To recap my original 5 points:
When we consider a property P to be measured, particularly against a pass/fail standard which determines whether or not a sample (as representative of a concept) is fit for purpose, the criteria for acceptance should be unconditionally defined BEFORE they are tested and never ‘corrected’ after the fact to justify a failed test, no matter how relevant or sophisticated the justification is.
Sensors calibrated to generate a measurement under the conditions of the test must be calibrated to the environmental condition that the sensor (not necessarily the sample) operates under.

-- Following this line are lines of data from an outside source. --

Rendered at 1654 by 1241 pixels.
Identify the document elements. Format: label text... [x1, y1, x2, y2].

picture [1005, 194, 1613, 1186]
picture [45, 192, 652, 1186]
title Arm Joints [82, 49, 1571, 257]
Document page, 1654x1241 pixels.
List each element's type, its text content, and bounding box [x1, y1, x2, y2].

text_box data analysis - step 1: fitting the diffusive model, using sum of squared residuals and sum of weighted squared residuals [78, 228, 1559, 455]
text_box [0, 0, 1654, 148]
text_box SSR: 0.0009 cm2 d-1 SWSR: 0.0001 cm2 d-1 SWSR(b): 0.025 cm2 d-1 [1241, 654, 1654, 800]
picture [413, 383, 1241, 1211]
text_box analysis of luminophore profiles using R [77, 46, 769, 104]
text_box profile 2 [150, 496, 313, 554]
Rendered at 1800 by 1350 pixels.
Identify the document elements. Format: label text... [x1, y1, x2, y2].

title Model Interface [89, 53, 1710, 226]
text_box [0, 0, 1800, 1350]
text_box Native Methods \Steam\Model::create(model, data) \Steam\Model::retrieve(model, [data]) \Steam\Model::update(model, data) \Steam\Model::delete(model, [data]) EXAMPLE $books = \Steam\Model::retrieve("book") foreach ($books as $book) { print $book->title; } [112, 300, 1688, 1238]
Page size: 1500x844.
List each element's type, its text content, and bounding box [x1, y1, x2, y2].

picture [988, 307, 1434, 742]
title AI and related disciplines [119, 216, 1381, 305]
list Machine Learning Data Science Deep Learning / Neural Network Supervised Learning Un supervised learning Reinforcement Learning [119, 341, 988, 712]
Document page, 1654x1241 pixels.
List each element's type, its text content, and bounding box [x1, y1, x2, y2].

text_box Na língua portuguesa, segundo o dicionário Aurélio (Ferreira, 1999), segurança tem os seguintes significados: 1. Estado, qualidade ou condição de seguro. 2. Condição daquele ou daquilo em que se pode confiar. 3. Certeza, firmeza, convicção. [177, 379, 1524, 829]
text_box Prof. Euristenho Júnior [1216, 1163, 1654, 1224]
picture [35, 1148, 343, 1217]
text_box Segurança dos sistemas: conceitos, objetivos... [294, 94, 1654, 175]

Complex properties must be measure such that the individual measurements can be demonstrated to the specific property at the location in the sample where the property is representative. Complex properties should always be reported with a variance established by propagation of errors, unless it can be shown that one particular property is the primary (and nearly exclusive) source of variation under all conditions of the test.
Finally, that both the client and the test facility understand the difference between “greater than” and “greater than or equal to”. For a test to pass a “greater than or equal to” requirement, the test result within a mutually acceptable standard of deviation (such as the 95% confidence interval) may be up to 2 standard deviations less than the specified pass criterion and still be fit for purpose. A test result that needs to be “greater than” actually needs to be 2 standard deviations better than the standard to objectively pass, while a requirement for ‘between’ (such as a dimensional specification) must demonstrate either two standard deviations above the lower specification limit and two standard deviations below the upper specification limit to be ‘between’ the performance requirements.
If you think this doesn’t matter, I welcome you to take my place in arguing whether a $200,000 test needs to be repeated or not, and who’s fault it is.